Gene prediction determines which metagenomic reads contain coding sequences. Once identified, coding sequences can be functionally annotated. Gene prediction can be conducted on assembled or unassembled metagenomic sequences. For assembled metagenomes with full-length coding sequences, gene prediction is akin to the framework used during the analysis of whole genome sequences, with the caveat that some prediction algorithms require species-specific parameters that may not always be appropriate when the contigs have been sampled from diverse or novel lineages.

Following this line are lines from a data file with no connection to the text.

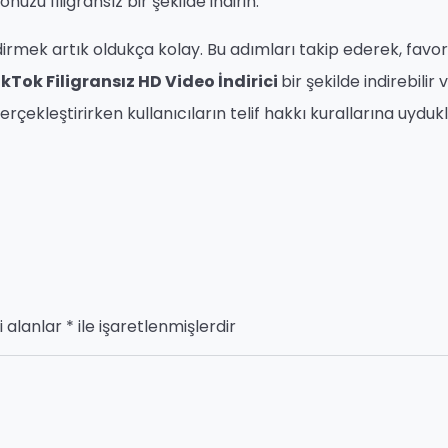
nuzu filigransız bir şekilde indirin.
ndirmek artık oldukça kolay. Bu adımları takip ederek, favor
ikTok Filigransız HD Video İndirici
bir şekilde indirebilir 
erçekleştirirken kullanıcıların telif hakkı kurallarına uydukl
i alanlar
*
ile işaretlenmişlerdir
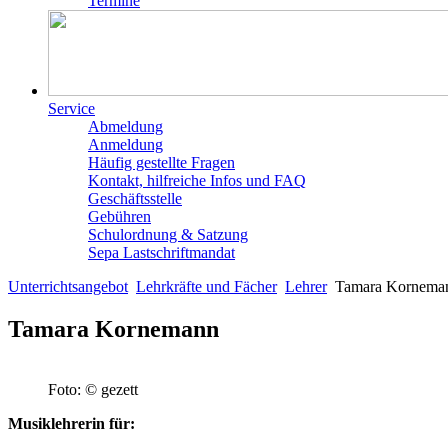
Termine
Service
Abmeldung
Anmeldung
Häufig gestellte Fragen
Kontakt, hilfreiche Infos und FAQ
Geschäftsstelle
Gebühren
Schulordnung & Satzung
Sepa Lastschriftmandat
Unterrichtsangebot
Lehrkräfte und Fächer
Lehrer
Tamara Kornema
Tamara Kornemann
Foto: © gezett
Musiklehrerin für:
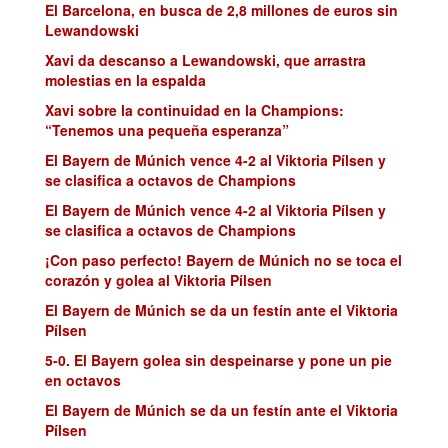
El Barcelona, en busca de 2,8 millones de euros sin
Lewandowski
Xavi da descanso a Lewandowski, que arrastra
molestias en la espalda
Xavi sobre la continuidad en la Champions:
“Tenemos una pequeña esperanza”
El Bayern de Múnich vence 4-2 al Viktoria Pílsen y
se clasifica a octavos de Champions
El Bayern de Múnich vence 4-2 al Viktoria Pílsen y
se clasifica a octavos de Champions
¡Con paso perfecto! Bayern de Múnich no se toca el
corazón y golea al Viktoria Pílsen
El Bayern de Múnich se da un festín ante el Viktoria
Pílsen
5-0. El Bayern golea sin despeinarse y pone un pie
en octavos
El Bayern de Múnich se da un festín ante el Viktoria
Pílsen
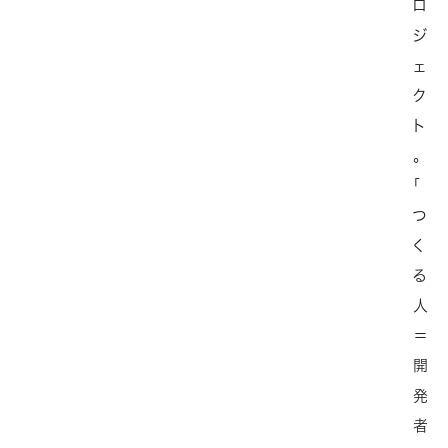
ロ
ジ
ェ
ク
ト
。
「
つ
く
る
人
＝
開
発
者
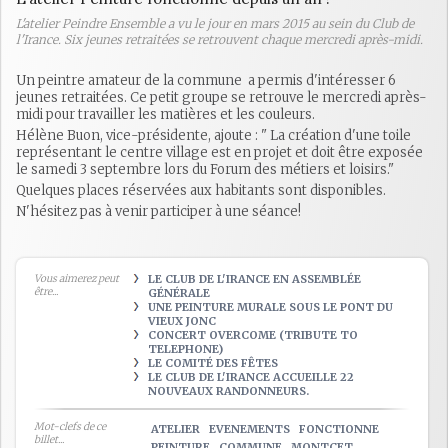
L'atelier Peindre Ensemble a vu le jour en mars 2015 au sein du Club de
l'Irance. Six jeunes retraitées se retrouvent chaque mercredi après-midi.
Un peintre amateur de la commune a permis d'intéresser 6
jeunes retraitées. Ce petit groupe se retrouve le mercredi après-
midi pour travailler les matières et les couleurs.
Hélène Buon, vice-présidente, ajoute : " La création d'une toile
représentant le centre village est en projet et doit être exposée
le samedi 3 septembre lors du Forum des métiers et loisirs."
Quelques places réservées aux habitants sont disponibles.
N'hésitez pas à venir participer à une séance!
Vous aimerez peut
LE CLUB DE L'IRANCE EN ASSEMBLÉE
être...
GÉNÉRALE
UNE PEINTURE MURALE SOUS LE PONT DU
VIEUX JONC
CONCERT OVERCOME (TRIBUTE TO
TELEPHONE)
LE COMITÉ DES FÊTES
LE CLUB DE L'IRANCE ACCUEILLE 22
NOUVEAUX RANDONNEURS.
Mot-clefs de ce
ATELIER
EVENEMENTS
FONCTIONNE
billet...
PEINTURE
COMMUNE
MONTCET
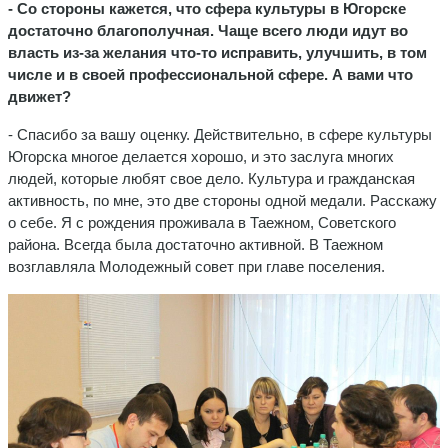
- Со стороны кажется, что сфера культуры в Югорске
достаточно благополучная. Чаще всего люди идут во
власть из-за желания что-то исправить, улучшить, в том
числе и в своей профессиональной сфере. А вами что
движет?
- Спасибо за вашу оценку. Действительно, в сфере культуры
Югорска многое делается хорошо, и это заслуга многих
людей, которые любят свое дело. Культура и гражданская
активность, по мне, это две стороны одной медали. Расскажу
о себе. Я с рождения проживала в Таежном, Советского
района. Всегда была достаточно активной. В Таежном
возглавляла Молодежный совет при главе поселения.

Once coding sequences in a metagenome are predicted, they can be subject to functional annotation. The most common way this is accomplished is by classifying the predicted metagenomic proteins into protein families. A protein family is a group of evolutionarily related protein sequences, or subsequences in the case of protein domain families (e.g., Pfam; Finn et al., 2014). They are usually characterized by comparing full-length protein sequences that have been identified through genome sequencing projects. Because the proteins in a family share a common ancestor, they are thought to encode similar biological functions. If a metagenomic sequence is determined to be a homolog of this family (i.e., it is classified as being a member of the family), then it is inferred that the sequence encodes the family’s function. Classification of an assembled or unassembled metagenomic protein sequence into a protein family usually requires comparing the metagenomic protein to either a database of protein sequences, each of which is designated as being a member of a family, or comparison of the sequence to a probabilistic model that describes the diversity of proteins in the family (e.g., HMMs). Once the metagenomic sequence has been compared to all proteins or all models, it can either be classified into (1) a single family (e.g., the family with the best hit), (2) a series of families (e.g., all families that exhibit a significant classification score), or (3) no family, which suggests that the protein may be novel, highly diverged, or spurious. There are exceptions to this annotation framework, such as the gene recruitment procedure mentioned in the Gene Prediction section, though they are less commonly used.